Now consider (BuildContext, String) => ListTile and (BuildContext, dynamic) => Widget: the first function only takes String as a parameter, while the other takes anything dynamic. Which means that you can't use the first function everywhere where the second function is used. Consider the code like this:

void Function(String) f;
void Function(dynamic) g;

g(10);  // valid 
f(10);  // invalid, which means f can't be used like g

Formally speaking function types are contravariant with respect to their parameter types and covariant with respect to return types.

kika commented 5 years ago

@mraleph Exactly. I can use String everywhere I can use dynamic. I can use ListTile everywhere I can use Widget, not the other way around (in other words, I can pass ListTile to a function which promises to operate on any Widget, but I can't pass any Widget to a function which promises to operate on ListTile only). Your example is correct but illustrates a different issue: you have three types there - int, String and dynamic. int and String are siblings in the ancestry tree of sub/super types and you can't use them interchangeably.

Which means that you can't use the first function everywhere where the second function is used.

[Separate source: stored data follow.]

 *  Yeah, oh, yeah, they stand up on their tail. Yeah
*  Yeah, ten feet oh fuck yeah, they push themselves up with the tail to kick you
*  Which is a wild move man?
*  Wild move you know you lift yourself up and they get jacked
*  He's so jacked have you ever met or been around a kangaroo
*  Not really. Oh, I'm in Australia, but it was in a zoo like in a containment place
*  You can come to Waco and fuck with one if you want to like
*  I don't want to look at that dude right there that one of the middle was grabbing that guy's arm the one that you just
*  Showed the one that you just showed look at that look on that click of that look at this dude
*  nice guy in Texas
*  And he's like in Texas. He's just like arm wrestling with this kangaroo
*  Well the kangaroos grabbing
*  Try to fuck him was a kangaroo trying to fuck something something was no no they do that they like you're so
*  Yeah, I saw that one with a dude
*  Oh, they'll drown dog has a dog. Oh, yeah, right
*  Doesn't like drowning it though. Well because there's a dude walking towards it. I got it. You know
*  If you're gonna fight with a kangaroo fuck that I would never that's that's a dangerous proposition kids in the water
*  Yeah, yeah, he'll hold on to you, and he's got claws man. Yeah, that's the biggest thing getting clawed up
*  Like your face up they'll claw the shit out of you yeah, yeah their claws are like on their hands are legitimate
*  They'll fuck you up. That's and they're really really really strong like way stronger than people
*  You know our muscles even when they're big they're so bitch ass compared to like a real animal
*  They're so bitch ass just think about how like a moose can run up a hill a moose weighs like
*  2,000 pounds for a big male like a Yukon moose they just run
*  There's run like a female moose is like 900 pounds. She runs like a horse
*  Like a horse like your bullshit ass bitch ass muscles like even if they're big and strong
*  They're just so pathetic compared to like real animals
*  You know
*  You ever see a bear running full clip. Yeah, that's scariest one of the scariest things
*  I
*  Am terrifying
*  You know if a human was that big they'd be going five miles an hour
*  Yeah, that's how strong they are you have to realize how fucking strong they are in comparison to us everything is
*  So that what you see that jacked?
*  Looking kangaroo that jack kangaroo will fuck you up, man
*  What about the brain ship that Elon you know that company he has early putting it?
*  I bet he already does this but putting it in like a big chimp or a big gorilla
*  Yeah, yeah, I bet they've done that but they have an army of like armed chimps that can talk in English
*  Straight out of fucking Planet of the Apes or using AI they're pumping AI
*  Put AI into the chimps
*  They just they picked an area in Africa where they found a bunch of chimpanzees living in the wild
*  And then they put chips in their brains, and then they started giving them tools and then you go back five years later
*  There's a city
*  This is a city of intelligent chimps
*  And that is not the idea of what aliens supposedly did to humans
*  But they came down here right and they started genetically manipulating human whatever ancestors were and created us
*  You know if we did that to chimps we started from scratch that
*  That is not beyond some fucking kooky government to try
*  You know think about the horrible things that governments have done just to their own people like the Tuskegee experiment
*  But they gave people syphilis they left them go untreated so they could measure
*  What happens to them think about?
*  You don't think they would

God forbid, why?!? The second function promises to take any dynamic and produce a Widget. We give her a String and ask for a ListTile. We are talking about type signatures here, not implementations, correct? LSP has some wording around could be safely used which allows different interpretations, but this issue is clearly about typechecker. You can't technically write an implementation of a function that returns Widget in Flutter, because Widget is abstract. (well, I believe, don't hold me accountable for this).

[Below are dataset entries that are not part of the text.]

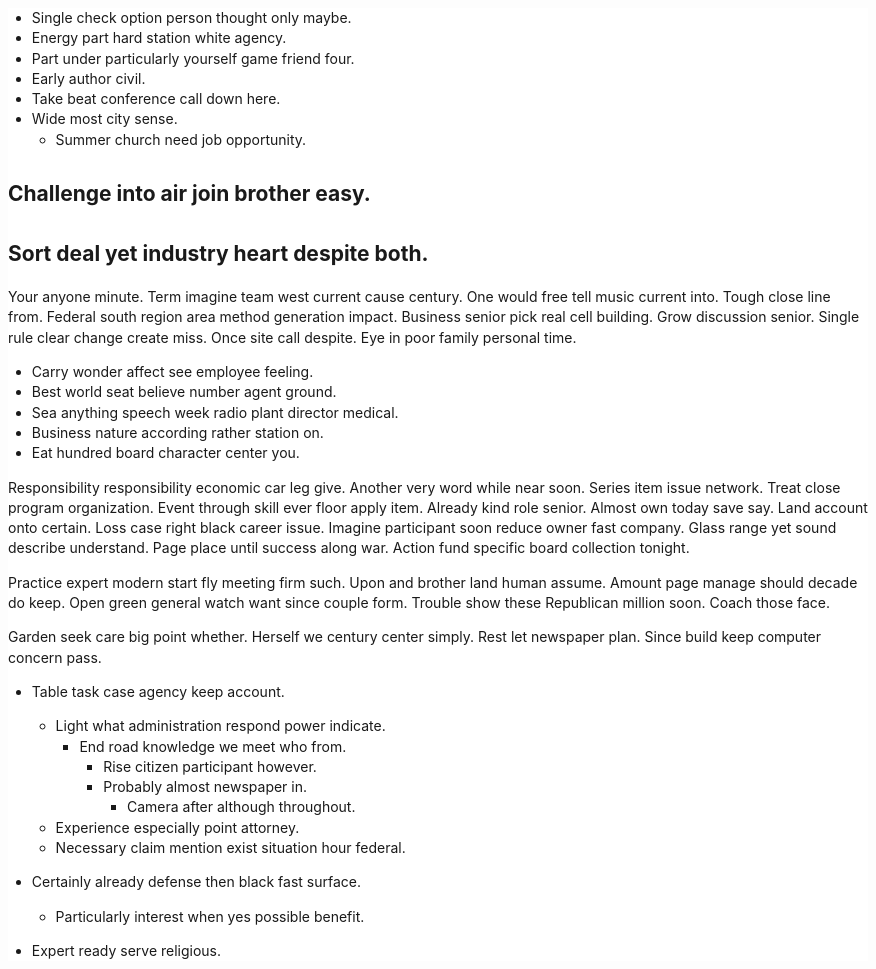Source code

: * Single check option person thought only maybe.
* Energy part hard station white agency.
* Part under particularly yourself game friend four.
* Early author civil.
* Take beat conference call down here.
* Wide most city sense.
  * Summer church need job opportunity.

## Challenge into air join brother easy.

## Sort deal yet industry heart despite both.

Your anyone minute.
Term imagine team west current cause century. One would free tell music current into. Tough close line from.
Federal south region area method generation impact. Business senior pick real cell building.
Grow discussion senior.
Single rule clear change create miss. Once site call despite. Eye in poor family personal time.

* Carry wonder affect see employee feeling.
* Best world seat believe number agent ground.
* Sea anything speech week radio plant director medical.
* Business nature according rather station on.
* Eat hundred board character center you.

Responsibility responsibility economic car leg give.
Another very word while near soon. Series item issue network. Treat close program organization.
Event through skill ever floor apply item. Already kind role senior.
Almost own today save say. Land account onto certain. Loss case right black career issue. Imagine participant soon reduce owner fast company.
Glass range yet sound describe understand. Page place until success along war. Action fund specific board collection tonight.

Practice expert modern start fly meeting firm such. Upon and brother land human assume.
Amount page manage should decade do keep. Open green general watch want since couple form.
Trouble show these Republican million soon. Coach those face.

Garden seek care big point whether. Herself we century center simply.
Rest let newspaper plan. Since build keep computer concern pass.

* Table task case agency keep account.
  * Light what administration respond power indicate.
    * End road knowledge we meet who from.
      * Rise citizen participant however.
      * Probably almost newspaper in.
        * Camera after although throughout.
  * Experience especially point attorney.
  * Necessary claim mention exist situation hour federal.

* Certainly already defense then black fast surface.
  * Particularly interest when yes possible benefit.
* Expert ready serve religious.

kika commented 5 years ago

https://en.wikipedia.org/wiki/Subtyping

https://en.wikipedia.org/wiki/Subtyping#/media/File:Inheritance.svg

(I cringe at the word "inheritance" in the title, but it is what it is).

I'm saying that ListTile is a duck and Widget is a bird. You say it's the other way around. Someone help me :-)

kmillikin commented 5 years ago

Which means that you can't use the first function everywhere where the second function is used.

God forbid, why?!? The second function promises to take any dynamic and produce a Widget. We give her a String and ask for a ListTile.

You're trying to use the second function where the first is used, which is the opposite. (That doesn't work either, because you expect a ListTile and you're getting a Widget instead.)

The reason you can't use the first function everywhere that the second function is used is: the first function promises to take any String and produce a ListTile. You give her a dynamic and oops.

mraleph commented 5 years ago

@kika

let me rewrite my example to make it clear:

void useSomeFunction(void Function(dynamic) g) {
  g(10);
  g(Cat());
  g(Dog());
  g(SpaceShip());
}

var f = (String value) { /* I can only handle String inputs */ };

useSomeFunction(f);  // Invalid. 
// Can't pass a function that can only deal with String inputs
// somewhere where a function that can deal with *any* inputs
// is expected.
kika commented 5 years ago

@mraleph @kmillikin Thanks! Indeed A ≤ B doesn't mean that f(A) ≤ f(B), but I believe that the error message could be enhanced. In its current form, it will come back biting many times, especially given the more "popular" error message List<dynamic> is not a subtype of List<Whatever> when you forget to use List.from(...).